- _TASK TO CARRY OUT_
Copy out the text of all the entries without the pictures, switching every "2 Beds" to "2 Bedrooms" and leaving everything else unchanged.

>>>>

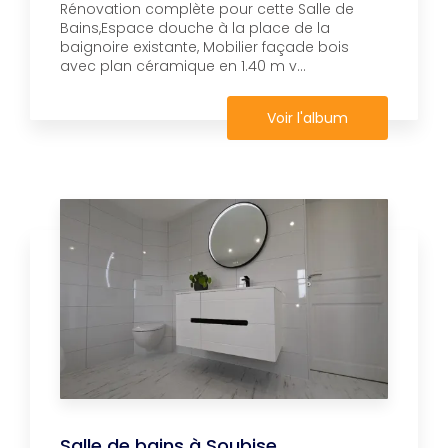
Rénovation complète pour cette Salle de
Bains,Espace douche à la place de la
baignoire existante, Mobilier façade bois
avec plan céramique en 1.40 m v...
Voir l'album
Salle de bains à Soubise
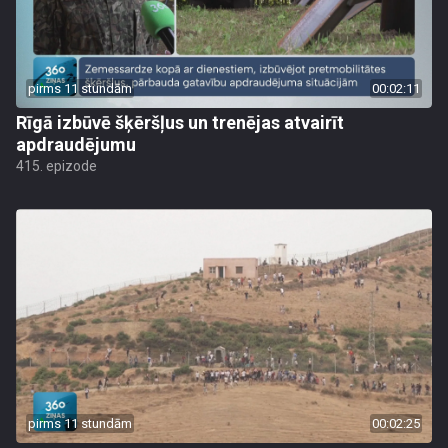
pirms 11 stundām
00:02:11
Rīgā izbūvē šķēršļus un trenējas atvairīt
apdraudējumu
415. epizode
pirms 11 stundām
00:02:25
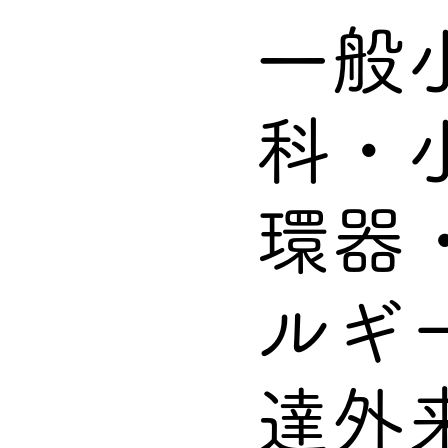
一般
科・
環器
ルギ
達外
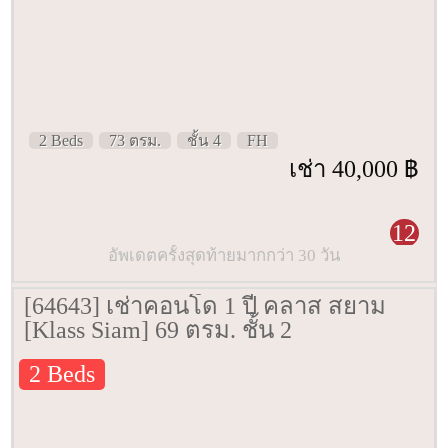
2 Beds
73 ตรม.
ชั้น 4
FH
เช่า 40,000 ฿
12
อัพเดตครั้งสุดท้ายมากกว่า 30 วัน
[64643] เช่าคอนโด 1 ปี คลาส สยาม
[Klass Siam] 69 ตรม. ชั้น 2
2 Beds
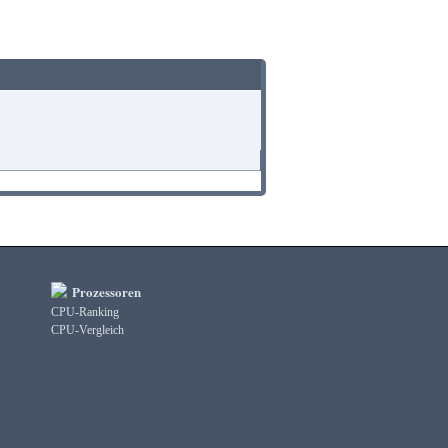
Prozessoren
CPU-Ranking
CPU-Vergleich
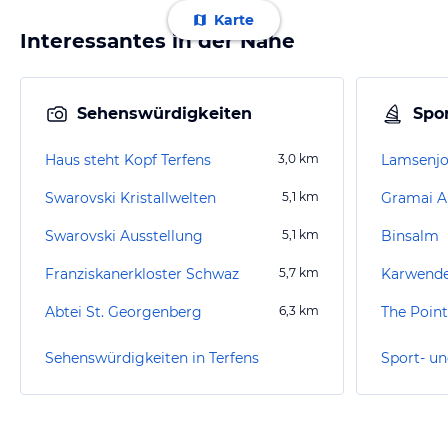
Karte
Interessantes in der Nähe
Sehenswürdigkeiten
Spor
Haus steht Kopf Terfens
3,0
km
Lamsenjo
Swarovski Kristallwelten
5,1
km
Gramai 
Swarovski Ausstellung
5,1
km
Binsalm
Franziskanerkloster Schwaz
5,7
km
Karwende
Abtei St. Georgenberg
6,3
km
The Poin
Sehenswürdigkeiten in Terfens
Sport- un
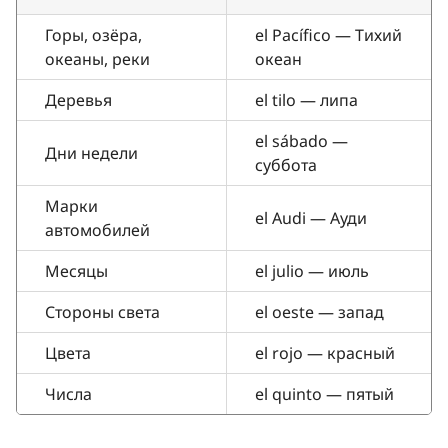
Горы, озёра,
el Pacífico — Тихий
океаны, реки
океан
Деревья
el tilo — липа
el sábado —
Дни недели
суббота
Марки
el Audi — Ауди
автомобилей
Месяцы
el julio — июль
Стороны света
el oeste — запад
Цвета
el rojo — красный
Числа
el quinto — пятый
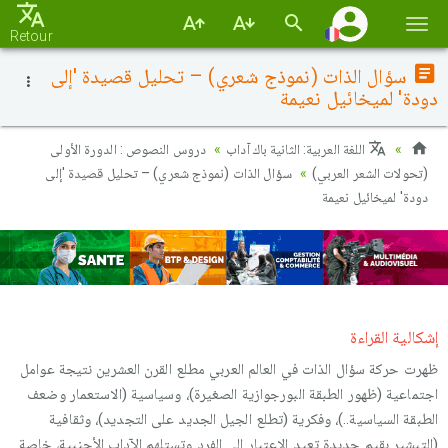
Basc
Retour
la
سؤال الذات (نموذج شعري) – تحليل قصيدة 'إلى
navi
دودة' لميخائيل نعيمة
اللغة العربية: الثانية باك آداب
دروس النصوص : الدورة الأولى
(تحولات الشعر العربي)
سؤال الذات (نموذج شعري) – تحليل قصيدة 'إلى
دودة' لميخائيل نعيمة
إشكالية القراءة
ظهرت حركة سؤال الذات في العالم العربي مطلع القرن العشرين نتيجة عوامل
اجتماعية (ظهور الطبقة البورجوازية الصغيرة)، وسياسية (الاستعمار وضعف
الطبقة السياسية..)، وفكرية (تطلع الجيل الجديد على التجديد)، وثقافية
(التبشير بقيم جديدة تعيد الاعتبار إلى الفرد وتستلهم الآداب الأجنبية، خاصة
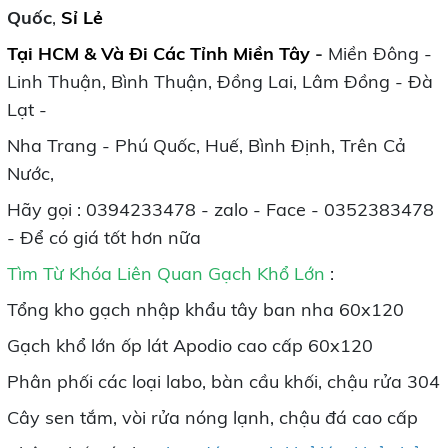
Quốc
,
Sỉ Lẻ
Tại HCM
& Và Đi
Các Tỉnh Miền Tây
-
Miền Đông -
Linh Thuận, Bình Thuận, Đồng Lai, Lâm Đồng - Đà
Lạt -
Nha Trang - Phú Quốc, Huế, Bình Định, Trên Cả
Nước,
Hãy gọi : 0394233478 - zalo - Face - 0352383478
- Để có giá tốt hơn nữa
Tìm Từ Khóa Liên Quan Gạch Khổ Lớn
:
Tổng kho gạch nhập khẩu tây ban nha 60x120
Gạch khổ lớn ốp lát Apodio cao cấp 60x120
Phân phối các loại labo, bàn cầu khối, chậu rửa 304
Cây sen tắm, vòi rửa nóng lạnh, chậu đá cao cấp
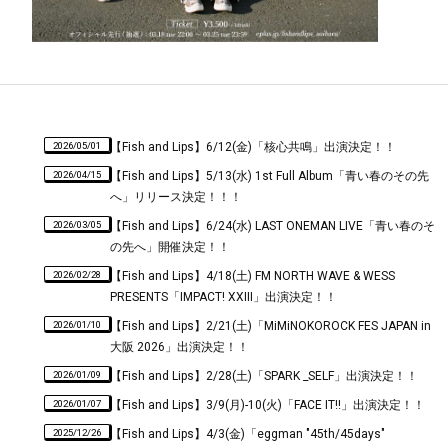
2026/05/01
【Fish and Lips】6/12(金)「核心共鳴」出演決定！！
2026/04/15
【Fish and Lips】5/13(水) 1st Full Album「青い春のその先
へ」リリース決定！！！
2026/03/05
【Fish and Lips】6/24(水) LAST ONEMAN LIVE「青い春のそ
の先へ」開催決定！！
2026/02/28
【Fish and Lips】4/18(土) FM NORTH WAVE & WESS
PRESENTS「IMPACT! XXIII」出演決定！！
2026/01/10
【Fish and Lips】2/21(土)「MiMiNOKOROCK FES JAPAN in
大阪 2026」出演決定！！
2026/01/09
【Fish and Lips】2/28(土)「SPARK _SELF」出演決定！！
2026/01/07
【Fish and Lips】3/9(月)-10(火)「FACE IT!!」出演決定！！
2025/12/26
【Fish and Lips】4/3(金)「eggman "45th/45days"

<<<<

- _RESPONSE BELOW_
Rénovation complète pour cette Salle de
Bains,Espace douche à la place de la
baignoire existante, Mobilier façade bois
avec plan céramique en 1.40 m v...
Voir l'album
Salle de bains à Soubise
pirms 11 stundām
00:02:11
Rīgā izbūvē šķēršļus un trenējas atvairīt
apdraudējumu
415. epizode
pirms 11 stundām
00:02:25
一般
科・
環器
ルギ
達外
2 Bedrooms
73 ตรม.
ชั้น 4
FH
เช่า 40,000 ฿
12
อัพเดตครั้งสุดท้ายมากกว่า 30 วัน
[64643] เช่าคอนโด 1 ปี คลาส สยาม
[Klass Siam] 69 ตรม. ชั้น 2
2 Bedrooms
Prozessoren
CPU-Ranking
CPU-Vergleich
Karte
Interessantes in der Nähe
Sehenswürdigkeiten
Spor
Haus steht Kopf Terfens
3,0
km
Lamsenjo
Swarovski Kristallwelten
5,1
km
Gramai 
Swarovski Ausstellung
5,1
km
Binsalm
Franziskanerkloster Schwaz
5,7
km
Karwende
Abtei St. Georgenberg
6,3
km
The Poin
Sehenswürdigkeiten in Terfens
Sport- un
Горы, озёра,
el Pacífico — Тихий
океаны, реки
океан
Деревья
el tilo — липа
el sábado —
Дни недели
суббота
Марки
el Audi — Ауди
автомобилей
Месяцы
el julio — июль
Стороны света
el oeste — запад
Цвета
el rojo — красный
Числа
el quinto — пятый
Basc
Retour
la
سؤال الذات (نموذج شعري) – تحليل قصيدة 'إلى
navi
دودة' لميخائيل نعيمة
اللغة العربية: الثانية باك آداب
دروس النصوص : الدورة الأولى
(تحولات الشعر العربي)
سؤال الذات (نموذج شعري) – تحليل قصيدة 'إلى
دودة' لميخائيل نعيمة
إشكالية القراءة
ظهرت حركة سؤال الذات في العالم العربي مطلع القرن العشرين نتيجة عوامل
اجتماعية (ظهور الطبقة البورجوازية الصغيرة)، وسياسية (الاستعمار وضعف
الطبقة السياسية..)، وفكرية (تطلع الجيل الجديد على التجديد)، وثقافية
(التبشير بقيم جديدة تعيد الاعتبار إلى الفرد وتستلهم الآداب الأجنبية، خاصة
Quốc
,
Sỉ Lẻ
Tại HCM
& Và Đi
Các Tỉnh Miền Tây
-
Miền Đông -
Linh Thuận, Bình Thuận, Đồng Lai, Lâm Đồng - Đà
Lạt -
Nha Trang - Phú Quốc, Huế, Bình Định, Trên Cả
Nước,
Hãy gọi : 0394233478 - zalo - Face - 0352383478
- Để có giá tốt hơn nữa
Tìm Từ Khóa Liên Quan Gạch Khổ Lớn
:
Tổng kho gạch nhập khẩu tây ban nha 60x120
Gạch khổ lớn ốp lát Apodio cao cấp 60x120
Phân phối các loại labo, bàn cầu khối, chậu rửa 304
Cây sen tắm, vòi rửa nóng lạnh, chậu đá cao cấp
2026/05/01
【Fish and Lips】6/12(金)「核心共鳴」出演決定！！
2026/04/15
【Fish and Lips】5/13(水) 1st Full Album「青い春のその先
へ」リリース決定！！！
2026/03/05
【Fish and Lips】6/24(水) LAST ONEMAN LIVE「青い春のそ
の先へ」開催決定！！
2026/02/28
【Fish and Lips】4/18(土) FM NORTH WAVE & WESS
PRESENTS「IMPACT! XXIII」出演決定！！
2026/01/10
【Fish and Lips】2/21(土)「MiMiNOKOROCK FES JAPAN in
大阪 2026」出演決定！！
2026/01/09
【Fish and Lips】2/28(土)「SPARK _SELF」出演決定！！
2026/01/07
【Fish and Lips】3/9(月)-10(火)「FACE IT!!」出演決定！！
2025/12/26
【Fish and Lips】4/3(金)「eggman "45th/45days"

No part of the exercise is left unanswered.